Is it time to heal?
Our body doesn't break down for no reason. Pains, aches, acne, headaches, injuries are not just happening. Of course - there is always physical effects, such as food, sleep and lifestyle choices. But they are not everything.
I have learned to observe myself and others over the past years. Why some people were getting sick and others did not? I knew a person when I was 18, who got psoriasis, and year later got a cancer. I was shocked, and felt helpless that I was not able to help in any way. That was the first time I started searching answers. For the first time I have learned about psychosomatics - connection between our emotions and diseases.

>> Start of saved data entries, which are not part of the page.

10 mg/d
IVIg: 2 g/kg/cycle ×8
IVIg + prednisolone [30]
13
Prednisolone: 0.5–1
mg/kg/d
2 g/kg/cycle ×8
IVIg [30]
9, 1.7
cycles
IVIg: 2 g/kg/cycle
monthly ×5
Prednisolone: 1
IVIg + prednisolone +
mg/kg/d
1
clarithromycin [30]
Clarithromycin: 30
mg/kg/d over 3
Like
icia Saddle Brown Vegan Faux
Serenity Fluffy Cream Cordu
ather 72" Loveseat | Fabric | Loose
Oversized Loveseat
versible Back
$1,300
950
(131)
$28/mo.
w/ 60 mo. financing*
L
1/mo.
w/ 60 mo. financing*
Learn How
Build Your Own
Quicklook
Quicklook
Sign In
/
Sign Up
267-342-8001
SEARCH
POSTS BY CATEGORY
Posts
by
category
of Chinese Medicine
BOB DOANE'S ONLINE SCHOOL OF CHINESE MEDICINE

Only years later I started to hear about Louise Hay - one of the greatest spiritual teachers. She has a book 'You can heal your life." I was very sceptical at that time, but life seemed to lead me to her. In 2018 I got the eye chalesion, that looked awful and it did not go for almost a year, no matter what I tried. After trying many things from traditional medicine, meeting many doctors, I gave in. More with "whatever attitude." Let's try this holistic healing. It was for the first time that I couldn't get better, and I have changed a lot: I started to sleep 7-8 hours strict, I removed most of inflammatory foods, was removing load for my body. We always come with expectations to healing journey. We want it fast, we want it now. We can't wait to get better, we have no patience. healing doesn't happen when we are using our analytical thinking. It happens when you go deeper, when we trust, when we accept things as they are and surrender to the experience.

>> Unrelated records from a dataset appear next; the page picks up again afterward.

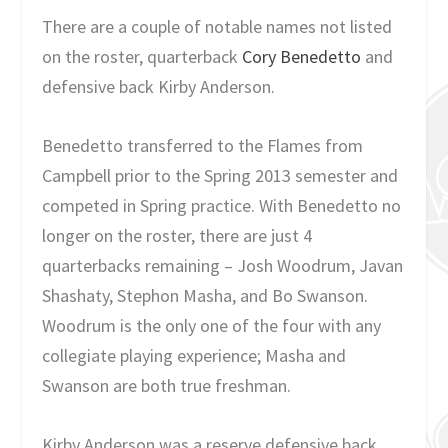
There are a couple of notable names not listed
on the roster, quarterback
Cory Benedetto
and
defensive back Kirby Anderson.
Benedetto transferred to the Flames from
Campbell prior to the Spring 2013 semester and
competed in Spring practice. With Benedetto no
longer on the roster, there are just 4
quarterbacks remaining – Josh Woodrum, Javan
Shashaty, Stephon Masha, and Bo Swanson.
Woodrum is the only one of the four with any
collegiate playing experience; Masha and
Swanson are both true freshman.
Kirby Anderson was a reserve defensive back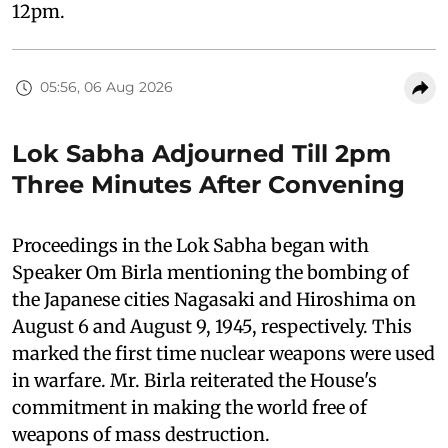
12pm.
05:56, 06 Aug 2026
Lok Sabha Adjourned Till 2pm
Three Minutes After Convening
Proceedings in the Lok Sabha began with
Speaker Om Birla mentioning the bombing of
the Japanese cities Nagasaki and Hiroshima on
August 6 and August 9, 1945, respectively. This
marked the first time nuclear weapons were used
in warfare. Mr. Birla reiterated the House's
commitment in making the world free of
weapons of mass destruction.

I have read "You can heal your life" and I started to listen to Louise Hay. She taught only one thing - self-love. At that time I thought I have loved myself. Not that much. I loved myself when I was good, when I was at my best. And when I wasn't - I would push myself harder next time. I decided to experiment with her concept, I always do that when I am sceptical. To my huge surprise - it worked. Instead of telling myself"You rested too long, you must perform, be productive, this is unacceptable", I started to change my conversation to "I know it doesn't feel good, but I love you, I forgive you, you will do better, you are just a human, you are allowed to do mistakes." I started to use the same approach with my clients. And it worked as well! they were cliticising themselves more than me.
I never liked to be angry, and didn't accept that part of me. How can I be kind and so spiritual and be upset? And then when I was getting angry, I started to look in the mirror and soothe myself "I love you, I forgive you." It was like a wave of release. I did not know I could do that before. We are taught to perform in life, but much better to learn to love yourself and performance will happen automatically. You will perform because it makes you feel good, and you will rest when you are tired.

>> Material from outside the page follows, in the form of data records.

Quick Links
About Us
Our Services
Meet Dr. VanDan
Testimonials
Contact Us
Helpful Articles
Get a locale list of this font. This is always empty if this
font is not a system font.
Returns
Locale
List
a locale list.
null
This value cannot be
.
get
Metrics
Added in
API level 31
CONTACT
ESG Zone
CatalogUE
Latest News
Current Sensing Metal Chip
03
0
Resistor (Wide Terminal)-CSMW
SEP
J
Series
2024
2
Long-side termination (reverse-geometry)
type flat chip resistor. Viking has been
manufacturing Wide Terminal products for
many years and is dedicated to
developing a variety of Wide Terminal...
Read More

I see so many people with chronic conditions: skin diseases, diabetes, blood pressure, sciatica, who rely on pills. They think it will help them. They are cutting the leaves on the tree, instead of removing the root.
I always go to the root of the problem, I dig deeper for the answers. Healing is hard. I am not talking about temporary relief. I am talking about complete healing, when you become a different person. I thought if I heal, I become someone I don't like, I won't be myself. In reality, I became more of myself - more loving, more compassionate, more understanding, more patient. And I actually started to do more, because there is less baggage of the painful past that stops me. I feel like a clean slate, opening my new chapter.
The huge leap was also made in November 2019, when I have discovered Dr. Joe Dispenza. I finally understood him, his meditations were the most profoud for me. I really started to feel like a new person - with not so much hurt and fears of the past. And the final leap of healing was in May 2021. I did not not know what was happening, but I started to get worse and worse and worse mentally. And the worst thing there was no even reason for it. I went for Chakra Scan and during the consultation I asked "Sometimes you dont want to hear, because you are afraid to lose yourslef". She replied "But how then you will know what's on other side?" Hmmmm... Good point. It was all I needed to hear. I allowed myself to heal. I allowed myself to move forward. I allowed myself to let go. I had long meditation when I kept repeating "I allow myself to heal." Then something even more unexpected has happened, I got worse. I didn;t feel that awful for very long time, I just cried for no reason for 2 days. I couldn't stop. I could not explain it. I felt grief for the years that I wasted by living in the pain and not letting go sooner. And then I started to get better. We went on vacation with my husband and it felt like honeymoon. I was different. I was the one that I wanted to be. I was better. Finally. Almost 4 years later. Healing can never be rushed. It is difficult to face all your supressed over the years emotions, it's hard to love and accept yourself, it's hard to forgive and let go, it's hard to allow yourself to be yourself. It is hard. But it is always worth it. The more exciting things start after the healing. We can finally move towards better future and stop living towards the past.
"Known hells are preferred to unknown heavens."